▶ **What to do**
Convert the lines from the one containing "Type | Nome |" to the one containing "di controllo predefinite**", both included, into a numbered list, omitting any blank lines.

▶ **Data to use**
■ ■ ■ ■ ■ ■ ■
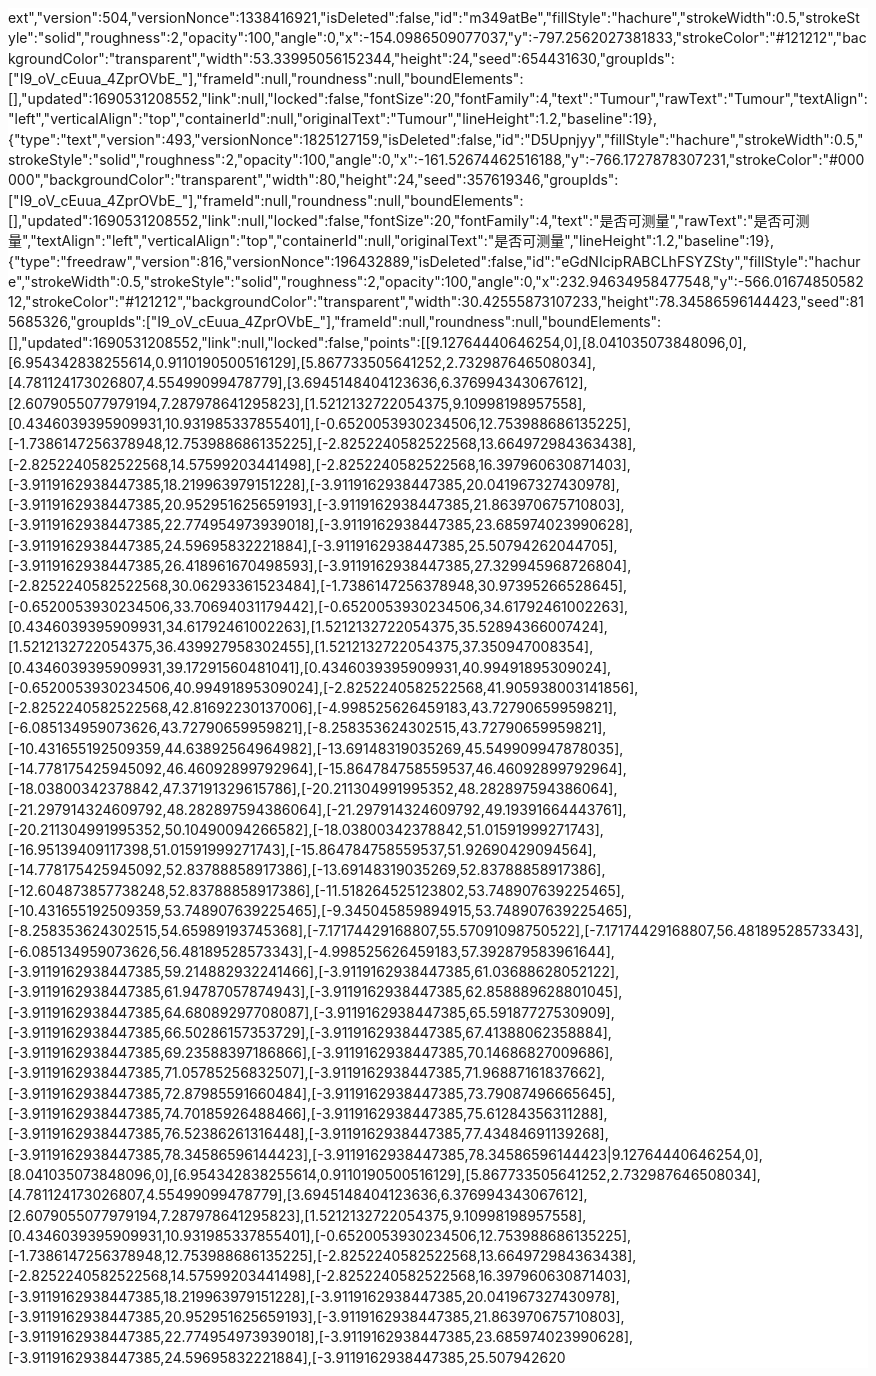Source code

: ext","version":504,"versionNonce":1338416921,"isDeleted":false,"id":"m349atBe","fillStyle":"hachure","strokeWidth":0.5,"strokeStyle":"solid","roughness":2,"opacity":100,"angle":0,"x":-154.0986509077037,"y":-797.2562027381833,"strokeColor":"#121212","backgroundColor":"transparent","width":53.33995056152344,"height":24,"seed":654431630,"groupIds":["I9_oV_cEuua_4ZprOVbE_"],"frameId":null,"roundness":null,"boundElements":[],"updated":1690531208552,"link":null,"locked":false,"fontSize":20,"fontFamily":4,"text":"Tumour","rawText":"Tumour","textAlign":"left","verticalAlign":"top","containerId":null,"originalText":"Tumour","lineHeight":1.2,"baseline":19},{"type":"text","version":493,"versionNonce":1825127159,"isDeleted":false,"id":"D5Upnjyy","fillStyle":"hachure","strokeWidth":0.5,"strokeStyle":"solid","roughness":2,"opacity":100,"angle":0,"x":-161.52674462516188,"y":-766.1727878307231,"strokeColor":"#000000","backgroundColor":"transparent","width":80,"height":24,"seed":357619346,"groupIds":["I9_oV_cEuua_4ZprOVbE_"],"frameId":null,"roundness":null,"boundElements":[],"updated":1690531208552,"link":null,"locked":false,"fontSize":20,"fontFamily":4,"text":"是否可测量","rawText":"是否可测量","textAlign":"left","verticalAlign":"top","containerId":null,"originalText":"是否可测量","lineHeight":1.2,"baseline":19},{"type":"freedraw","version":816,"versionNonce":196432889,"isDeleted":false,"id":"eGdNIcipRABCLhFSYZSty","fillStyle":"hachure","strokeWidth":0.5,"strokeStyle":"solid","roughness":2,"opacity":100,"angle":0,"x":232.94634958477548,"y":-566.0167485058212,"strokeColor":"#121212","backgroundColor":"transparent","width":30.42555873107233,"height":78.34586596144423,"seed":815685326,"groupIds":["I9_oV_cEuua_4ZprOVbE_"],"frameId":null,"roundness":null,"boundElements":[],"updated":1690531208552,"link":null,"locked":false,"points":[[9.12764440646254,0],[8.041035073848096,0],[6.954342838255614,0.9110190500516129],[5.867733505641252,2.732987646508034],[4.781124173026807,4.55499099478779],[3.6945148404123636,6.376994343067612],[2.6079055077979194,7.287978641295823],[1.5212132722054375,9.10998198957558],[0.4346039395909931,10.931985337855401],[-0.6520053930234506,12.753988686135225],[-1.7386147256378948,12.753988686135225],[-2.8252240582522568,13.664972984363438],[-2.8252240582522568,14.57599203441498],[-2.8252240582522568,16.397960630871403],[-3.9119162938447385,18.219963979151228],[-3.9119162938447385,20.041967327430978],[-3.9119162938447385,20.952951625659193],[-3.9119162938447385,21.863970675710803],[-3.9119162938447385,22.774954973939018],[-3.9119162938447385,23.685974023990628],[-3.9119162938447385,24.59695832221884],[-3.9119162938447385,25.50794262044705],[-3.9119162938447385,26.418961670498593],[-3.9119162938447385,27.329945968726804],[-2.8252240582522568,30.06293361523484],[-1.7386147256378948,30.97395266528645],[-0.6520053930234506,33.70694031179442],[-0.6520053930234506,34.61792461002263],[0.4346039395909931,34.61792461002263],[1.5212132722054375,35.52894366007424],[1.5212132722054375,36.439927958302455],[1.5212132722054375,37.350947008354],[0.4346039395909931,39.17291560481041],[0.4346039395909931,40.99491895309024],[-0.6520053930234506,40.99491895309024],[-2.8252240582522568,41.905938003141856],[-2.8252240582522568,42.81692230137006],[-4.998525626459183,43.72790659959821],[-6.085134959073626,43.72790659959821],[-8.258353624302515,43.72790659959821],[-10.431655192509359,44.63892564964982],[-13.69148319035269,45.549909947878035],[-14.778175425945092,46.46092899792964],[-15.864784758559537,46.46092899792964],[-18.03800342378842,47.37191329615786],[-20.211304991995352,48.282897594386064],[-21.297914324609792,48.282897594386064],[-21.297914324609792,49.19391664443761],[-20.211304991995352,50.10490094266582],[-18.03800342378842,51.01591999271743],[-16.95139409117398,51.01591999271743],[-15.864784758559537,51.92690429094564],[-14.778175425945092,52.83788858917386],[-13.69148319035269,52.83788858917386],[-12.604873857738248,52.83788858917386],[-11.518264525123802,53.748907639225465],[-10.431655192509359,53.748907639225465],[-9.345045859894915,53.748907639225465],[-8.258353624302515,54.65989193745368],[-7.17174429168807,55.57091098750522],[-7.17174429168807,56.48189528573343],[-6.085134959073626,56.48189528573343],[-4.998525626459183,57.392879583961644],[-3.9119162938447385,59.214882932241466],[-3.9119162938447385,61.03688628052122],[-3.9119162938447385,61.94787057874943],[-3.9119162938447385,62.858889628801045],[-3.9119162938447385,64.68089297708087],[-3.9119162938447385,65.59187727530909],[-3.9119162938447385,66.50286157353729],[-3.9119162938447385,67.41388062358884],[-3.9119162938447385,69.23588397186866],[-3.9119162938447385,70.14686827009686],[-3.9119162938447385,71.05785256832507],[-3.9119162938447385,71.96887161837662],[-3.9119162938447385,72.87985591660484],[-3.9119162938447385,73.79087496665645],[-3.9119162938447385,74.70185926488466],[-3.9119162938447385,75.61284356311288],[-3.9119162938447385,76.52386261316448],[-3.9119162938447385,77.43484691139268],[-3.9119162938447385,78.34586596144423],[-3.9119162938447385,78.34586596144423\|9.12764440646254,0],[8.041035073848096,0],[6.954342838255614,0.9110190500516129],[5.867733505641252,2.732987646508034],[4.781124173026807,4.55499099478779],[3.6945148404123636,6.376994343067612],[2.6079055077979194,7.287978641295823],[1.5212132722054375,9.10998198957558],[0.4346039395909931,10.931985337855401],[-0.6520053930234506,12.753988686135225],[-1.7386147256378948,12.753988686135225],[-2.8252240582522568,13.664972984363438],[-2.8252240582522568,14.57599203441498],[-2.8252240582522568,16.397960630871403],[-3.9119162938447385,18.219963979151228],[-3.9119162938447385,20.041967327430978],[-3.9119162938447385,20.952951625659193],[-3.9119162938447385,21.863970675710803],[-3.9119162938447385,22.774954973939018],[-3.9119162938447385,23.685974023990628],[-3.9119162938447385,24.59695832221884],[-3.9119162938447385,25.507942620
■ ■ ■ ■ ■ ■ ■
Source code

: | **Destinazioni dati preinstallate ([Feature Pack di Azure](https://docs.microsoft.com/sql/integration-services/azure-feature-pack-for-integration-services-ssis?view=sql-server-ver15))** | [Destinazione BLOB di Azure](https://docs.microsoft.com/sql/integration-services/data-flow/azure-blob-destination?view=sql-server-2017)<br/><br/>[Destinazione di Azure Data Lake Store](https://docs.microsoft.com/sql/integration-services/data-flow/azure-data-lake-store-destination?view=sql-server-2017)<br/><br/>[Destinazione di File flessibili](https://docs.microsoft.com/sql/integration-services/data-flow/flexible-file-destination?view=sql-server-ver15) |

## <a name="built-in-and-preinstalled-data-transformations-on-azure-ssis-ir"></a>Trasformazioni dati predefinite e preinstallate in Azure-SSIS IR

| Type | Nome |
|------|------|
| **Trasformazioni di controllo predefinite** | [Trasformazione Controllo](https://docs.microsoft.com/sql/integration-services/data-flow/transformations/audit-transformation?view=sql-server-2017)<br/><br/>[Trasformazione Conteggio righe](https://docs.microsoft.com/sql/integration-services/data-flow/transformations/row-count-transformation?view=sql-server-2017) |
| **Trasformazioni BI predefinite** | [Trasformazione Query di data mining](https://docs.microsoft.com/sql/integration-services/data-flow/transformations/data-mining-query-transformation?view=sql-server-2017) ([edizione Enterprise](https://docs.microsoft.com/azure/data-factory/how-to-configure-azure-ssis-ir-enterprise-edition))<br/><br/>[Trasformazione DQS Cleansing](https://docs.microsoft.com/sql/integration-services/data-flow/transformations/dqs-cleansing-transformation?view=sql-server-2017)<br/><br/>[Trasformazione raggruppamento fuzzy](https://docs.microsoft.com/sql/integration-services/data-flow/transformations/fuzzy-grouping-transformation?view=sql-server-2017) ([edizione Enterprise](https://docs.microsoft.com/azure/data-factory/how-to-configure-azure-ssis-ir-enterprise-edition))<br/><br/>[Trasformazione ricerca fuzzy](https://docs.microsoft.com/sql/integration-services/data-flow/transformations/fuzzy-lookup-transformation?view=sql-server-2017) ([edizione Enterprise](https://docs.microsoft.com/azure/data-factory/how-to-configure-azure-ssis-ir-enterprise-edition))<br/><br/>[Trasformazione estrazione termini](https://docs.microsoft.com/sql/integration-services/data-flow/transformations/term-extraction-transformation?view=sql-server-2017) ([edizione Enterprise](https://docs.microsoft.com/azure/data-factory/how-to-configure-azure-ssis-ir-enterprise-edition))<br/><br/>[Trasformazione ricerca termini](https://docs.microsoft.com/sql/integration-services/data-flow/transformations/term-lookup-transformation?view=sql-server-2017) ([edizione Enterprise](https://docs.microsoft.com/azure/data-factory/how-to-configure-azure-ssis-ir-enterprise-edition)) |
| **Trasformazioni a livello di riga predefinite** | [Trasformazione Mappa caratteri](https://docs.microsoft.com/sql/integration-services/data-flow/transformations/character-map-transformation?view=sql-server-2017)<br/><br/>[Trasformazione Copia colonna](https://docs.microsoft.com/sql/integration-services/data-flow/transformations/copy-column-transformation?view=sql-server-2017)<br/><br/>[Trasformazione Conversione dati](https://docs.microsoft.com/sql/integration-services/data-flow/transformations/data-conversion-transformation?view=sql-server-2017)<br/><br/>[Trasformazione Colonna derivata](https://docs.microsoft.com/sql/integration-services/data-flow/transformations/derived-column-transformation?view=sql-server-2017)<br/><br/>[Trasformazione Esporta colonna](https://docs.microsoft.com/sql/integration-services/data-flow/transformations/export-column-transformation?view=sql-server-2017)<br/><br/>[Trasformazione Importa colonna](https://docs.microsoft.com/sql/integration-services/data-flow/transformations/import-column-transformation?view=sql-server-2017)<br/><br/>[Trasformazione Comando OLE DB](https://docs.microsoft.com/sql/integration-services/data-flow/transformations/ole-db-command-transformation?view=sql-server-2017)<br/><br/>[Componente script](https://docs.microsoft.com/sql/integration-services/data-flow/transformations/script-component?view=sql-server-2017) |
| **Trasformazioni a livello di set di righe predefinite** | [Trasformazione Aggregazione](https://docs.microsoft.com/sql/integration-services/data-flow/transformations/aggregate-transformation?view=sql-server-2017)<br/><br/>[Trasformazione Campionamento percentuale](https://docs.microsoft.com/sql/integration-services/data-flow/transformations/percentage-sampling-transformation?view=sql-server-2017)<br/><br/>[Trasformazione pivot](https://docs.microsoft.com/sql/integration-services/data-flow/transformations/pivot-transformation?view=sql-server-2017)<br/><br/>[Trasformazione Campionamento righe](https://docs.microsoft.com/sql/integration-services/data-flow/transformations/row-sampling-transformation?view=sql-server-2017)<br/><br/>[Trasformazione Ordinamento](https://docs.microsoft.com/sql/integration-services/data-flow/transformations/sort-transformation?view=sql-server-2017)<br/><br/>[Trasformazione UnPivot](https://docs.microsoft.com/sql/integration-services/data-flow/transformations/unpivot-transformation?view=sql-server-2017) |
■ ■ ■ ■ ■ ■ ■
▶ **Result of the exercise**
1. | Type | Nome |
2. |------|------|
3. | **Trasformazioni di controllo predefinite** | [Trasformazione Controllo](https://docs.microsoft.com/sql/integration-services/data-flow/transformations/audit-transformation?view=sql-server-2017)<br/><br/>[Trasformazione Conteggio righe](https://docs.microsoft.com/sql/integration-services/data-flow/transformations/row-count-transformation?view=sql-server-2017) |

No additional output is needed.